Marshall Stearns trusts the story of Shorty George Snowden for the naming of the Lindy. "On June 17, 1928 there was a big dance at the Manhattan Casino (a huge ballroom in NYC). The motive was a new fad:...... Dance Marathons ".
One of the dancers was still on the dance floor when the case was closed by the Board of Health. His name was George "Shorty" Snowden. During one of the short races among the remaining couples, Snowden decided to create a 'breakaway': he swung his partner away and improvise himself a pair of solo steps. In the monotony of the marathon, the effect was "electric", and even the musicians came to life. Shorty had started something new.
At one point, Fox News Movietone came to capture the marathon, and they decided to make of Shorty's feet a close-up view. The general impression was that Shorty was gaga, and his dancing confused. "What do you do with your feet," asked the interviewer, and Shorty, without stopping, replied: "The Lindy." Some sources say that he saw lying an article on the front page in a newspaper. "Lindy hops the ocean" (But that did Lindbergh in 1926....)
Others refer to the flying speed of the dance, where the feet should barely touch the ground ...
In 1926, the Savoy Ballroom opened in Harlem in New York with the famous band of Fletcher Henderson. The dancers combined soon the Foxtrot, Charleston, Black Bottom, and then several popular dances with animal names to fit a new dance with the Jazz music.

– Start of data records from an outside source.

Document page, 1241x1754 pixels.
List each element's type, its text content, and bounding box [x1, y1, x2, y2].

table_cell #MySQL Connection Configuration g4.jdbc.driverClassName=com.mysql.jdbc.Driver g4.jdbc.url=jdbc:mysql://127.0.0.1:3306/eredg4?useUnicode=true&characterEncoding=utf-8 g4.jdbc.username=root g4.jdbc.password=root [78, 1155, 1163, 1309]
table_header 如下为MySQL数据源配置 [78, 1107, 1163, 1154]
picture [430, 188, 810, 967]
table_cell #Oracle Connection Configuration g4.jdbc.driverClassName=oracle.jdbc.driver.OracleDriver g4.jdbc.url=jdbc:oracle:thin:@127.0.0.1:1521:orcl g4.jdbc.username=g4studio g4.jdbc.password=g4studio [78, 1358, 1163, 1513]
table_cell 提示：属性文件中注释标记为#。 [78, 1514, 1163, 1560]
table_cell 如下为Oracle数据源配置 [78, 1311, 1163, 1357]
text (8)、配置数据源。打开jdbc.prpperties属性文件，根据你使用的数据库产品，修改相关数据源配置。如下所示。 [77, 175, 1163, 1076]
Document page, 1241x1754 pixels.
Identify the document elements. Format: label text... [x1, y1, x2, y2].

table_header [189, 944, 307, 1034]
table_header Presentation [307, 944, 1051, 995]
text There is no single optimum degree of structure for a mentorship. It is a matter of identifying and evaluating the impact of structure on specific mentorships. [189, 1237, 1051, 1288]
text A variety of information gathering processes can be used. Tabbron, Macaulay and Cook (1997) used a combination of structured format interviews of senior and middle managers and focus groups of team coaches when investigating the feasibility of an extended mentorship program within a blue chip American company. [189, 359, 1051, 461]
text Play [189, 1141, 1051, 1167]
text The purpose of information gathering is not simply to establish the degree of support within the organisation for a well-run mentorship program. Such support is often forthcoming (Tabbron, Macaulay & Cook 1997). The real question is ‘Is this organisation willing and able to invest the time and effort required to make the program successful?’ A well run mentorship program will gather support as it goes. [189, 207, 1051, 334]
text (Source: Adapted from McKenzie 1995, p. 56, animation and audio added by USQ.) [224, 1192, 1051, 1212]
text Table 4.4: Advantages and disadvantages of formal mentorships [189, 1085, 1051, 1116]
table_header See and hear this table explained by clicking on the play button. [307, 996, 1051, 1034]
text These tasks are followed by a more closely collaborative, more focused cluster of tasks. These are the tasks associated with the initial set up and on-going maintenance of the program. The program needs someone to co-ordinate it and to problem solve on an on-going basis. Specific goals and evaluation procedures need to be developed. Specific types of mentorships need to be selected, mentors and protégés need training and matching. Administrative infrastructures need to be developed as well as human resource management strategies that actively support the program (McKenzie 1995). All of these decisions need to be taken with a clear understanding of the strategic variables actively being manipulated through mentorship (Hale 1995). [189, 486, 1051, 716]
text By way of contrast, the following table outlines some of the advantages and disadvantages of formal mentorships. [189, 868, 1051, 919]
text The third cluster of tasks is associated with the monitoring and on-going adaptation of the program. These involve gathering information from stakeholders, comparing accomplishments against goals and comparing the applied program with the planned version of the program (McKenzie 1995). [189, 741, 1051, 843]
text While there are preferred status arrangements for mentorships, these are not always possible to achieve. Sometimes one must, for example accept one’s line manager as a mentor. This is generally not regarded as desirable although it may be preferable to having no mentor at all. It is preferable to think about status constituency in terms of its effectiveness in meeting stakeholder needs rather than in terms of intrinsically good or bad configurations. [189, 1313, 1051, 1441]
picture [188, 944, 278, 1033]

This dance was soon known as the Lindy Hop (Sadi , 1980, 11/5), named after Charles Lindbergh, who as first made a solo nonstop transatlantic flight that year. The name could be selected because the dancers seemed to fly spending more time in the air but to stand on the floor. In 1934, the dance was described at the Savoy in Harlem by Cab Calloway as "the frenzy of jittering bugs" (scratchy critters) so it quickly became known as the Jitterbug ( Burchfield, 1976, II/425).
According to Frank Werber, a former member of Whitey 's Lindy Hoppers, a group that toured around the world in the 40s, and danced at countless venues and in films, was Jitterbug a down -looking and ridiculing term with which blacks described how whites tried to dance the Lindy. They called the white dancers jitter bugs .
Frank Manning of Whitey 's Lindy Hoppers said, "Lindy and swing are the same. Jitterbug is of the '40 's there. It is faster and jumpier . It was white, like rock and roll was the white version of rhythm and blues. Lindy is softer and smoother. Jitterbug (nerve’s) does not necessarily leaps."
According to Ray Walker, the term Jitterbug carries a stigma. The term was used for people with symptoms of syphilis, itching, chills and uncontrolled twitching. They could therefore not dance monitored. So the name came along. We were Jitterbugs and we accepted the title with grace and tolerant humor. The general public did not. Because our dance was completely new to the public, and so different from anything they had ever seen on the dance floor, we were considered a wild, undisciplined, vulgar mob, overly obsessed with sex (which is not necessarily bad for my view), and with a total lack of manners and morals. That was the general opinion about the swing dancers in the late 1930s, big band music began to dominate, and Jitterbugging was the only kind of dance that was able to participate in this new and exciting music. So we became less and less vilified with the passing of the years. In the 1950's, we refer to ourselves as swing dancers, and the term "Jitterbug" was only occasionally heard."